In this post I link to and excerpt from some colon cancer screening resources.
The Colorectal Cancer Risk Assessment Tool was designed for doctors and other health care providers to use with their patients. The tool estimates the risk of colorectal cancer over the next 5 years and the lifetime risk for men and women who are:
- Between the ages of 45 and 85
- Black/African American
- Asian American/Pacific Islander
This tool takes about 5 minutes to complete.
There is not as much data available for blacks/African Americans, Asian Americans/Pacific Islanders, or Hispanics/Latinos. Until researchers complete additional studies to provide more information about these groups, their results may be less accurate. While the tool is not perfect, it can still help doctors and their patients better understand personal risk of colorectal cancer.
This tool does not currently apply to American Indians and Alaska Natives; however, we plan to improve the tool for use by these groups.
This tool cannot accurately estimate risk of colorectal cancer for people who have the following health conditions:
- Ulcerative colitis
- Crohn disease
- Familial adenomatous polyposis (FAP)
- Hereditary Nonpolyposis Colorectal Cancer (HNPCC), also known as Lynch Syndrome
- Personal history of colorectal cancer
See Current Final Recommendation Statement for Colorectal Cancer: Screening(2016)
What follows is all from the 2020 Draft Recommendation Statement above:
Population Recommendation Grade Adults ages 50 to 75 years The USPSTF recommends screening for colorectal cancer in all adults ages 50 to 75 years. See the “Practice Considerations” section and Table 1 for details about screening strategies. A Adults ages 45 to 49 years The USPSTF recommends screening for colorectal cancer in adults ages 45 to 49 years. See the “Practice Considerations” section and Table 1 for details about screening strategies. B Adults ages 76 to 85 years The USPSTF recommends that clinicians selectively offer screening for colorectal cancer in adults ages 76 to 85 years. Evidence indicates that the net benefit of screening all persons in this age group is small. In determining whether this service is appropriate in individual cases, patients and clinicians should consider the patient’s overall health and prior screening history.
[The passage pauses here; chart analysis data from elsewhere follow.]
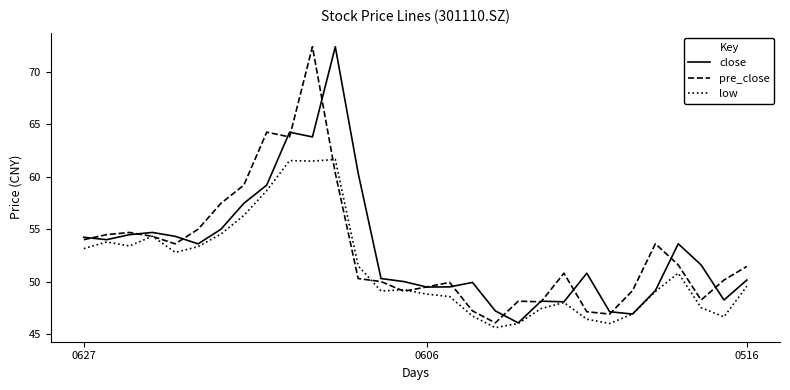

What is the minimum value for low?

45.6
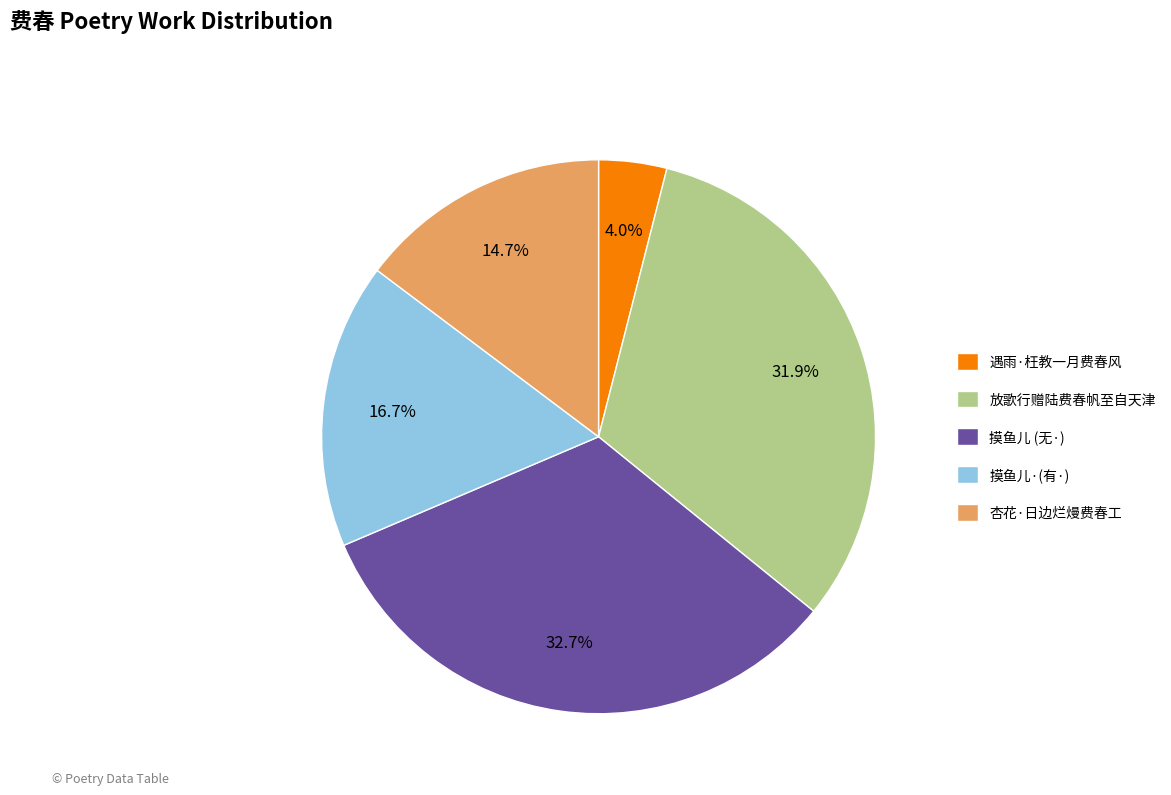

How many segments does this pie chart have?

5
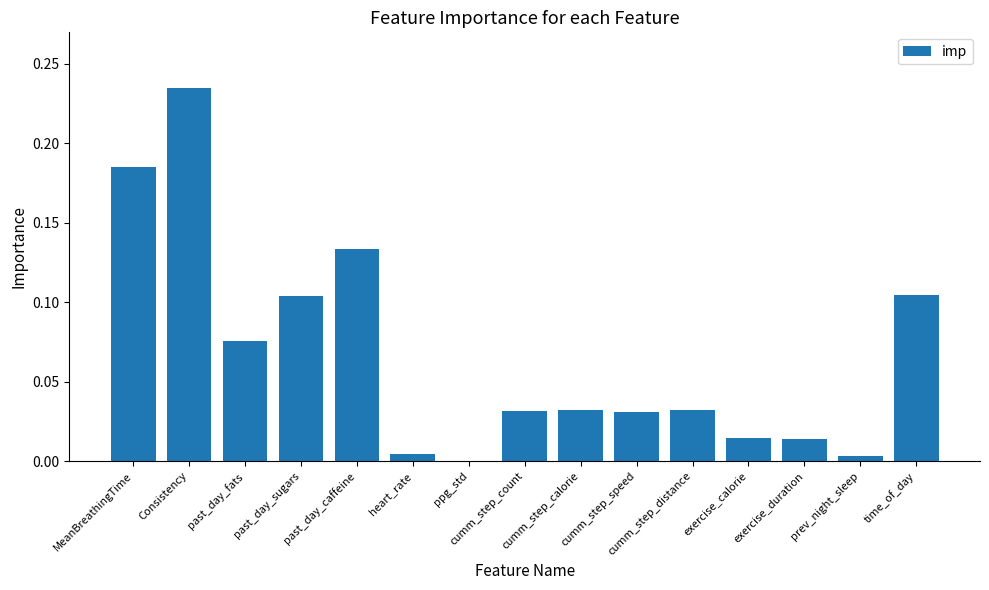

What is the sum of all values?

1.0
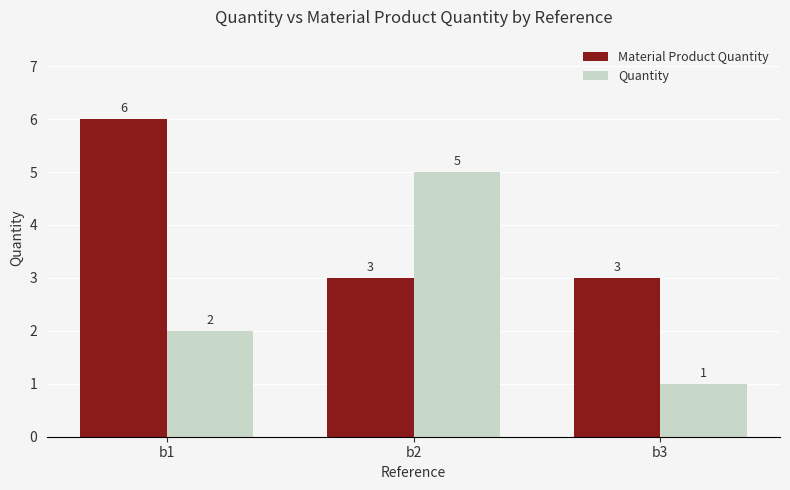

What is the value of the Quantity bar at the 1st from the left?

2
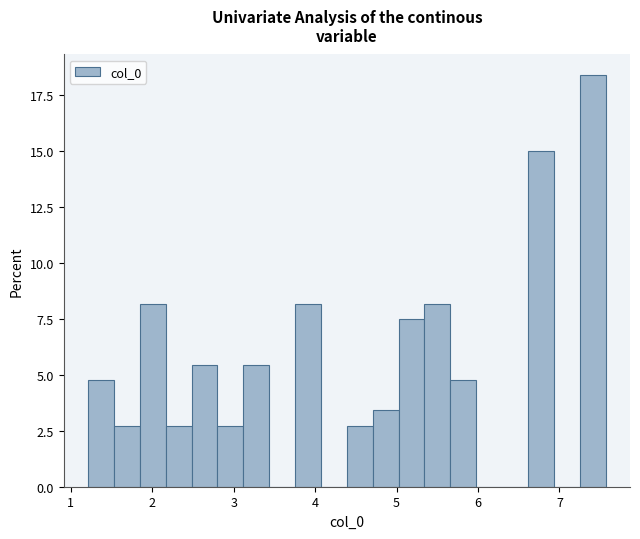

Read against the x-axis, roughly where is the centre of the tallest bar?

7.4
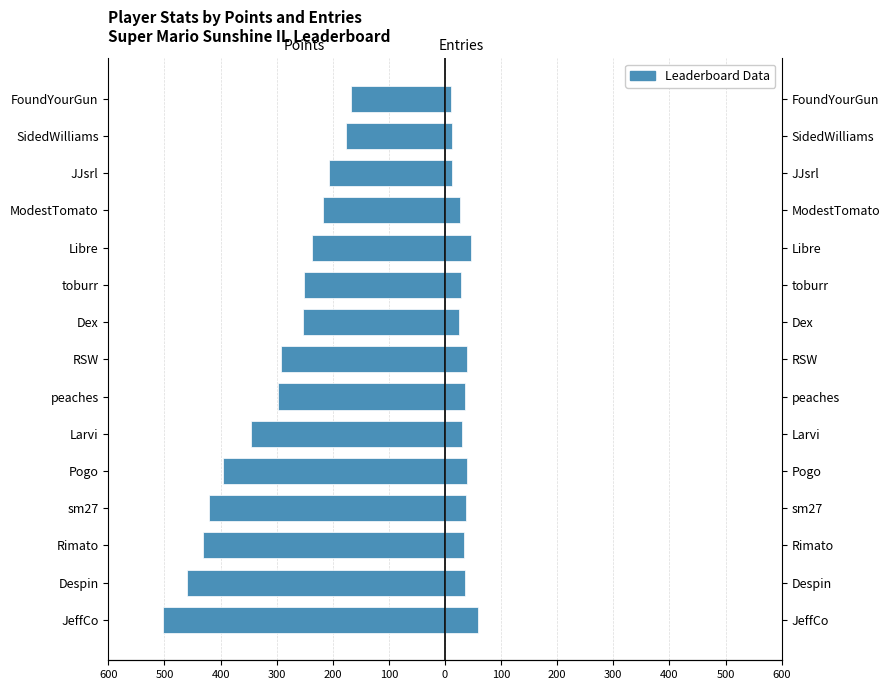

Which series changed the most between Larvi and FoundYourGun?

Points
C
Assessment of Magnitude of Net Benefit
The USPSTF concludes with high certainty that the net benefit of screening for colorectal cancer in adults ages 50 to 75 years is substantial.
The USPSTF concludes with moderate certainty that the net benefit of screening for colorectal cancer in adults ages 45 to 49 years is moderate.
The USPSTF concludes with moderate certainty that the net benefit of screening for colorectal cancer in adults ages 76 to 85 years who have been previously screened is small. Adults who have never been screened for colorectal cancer are more likely to benefit.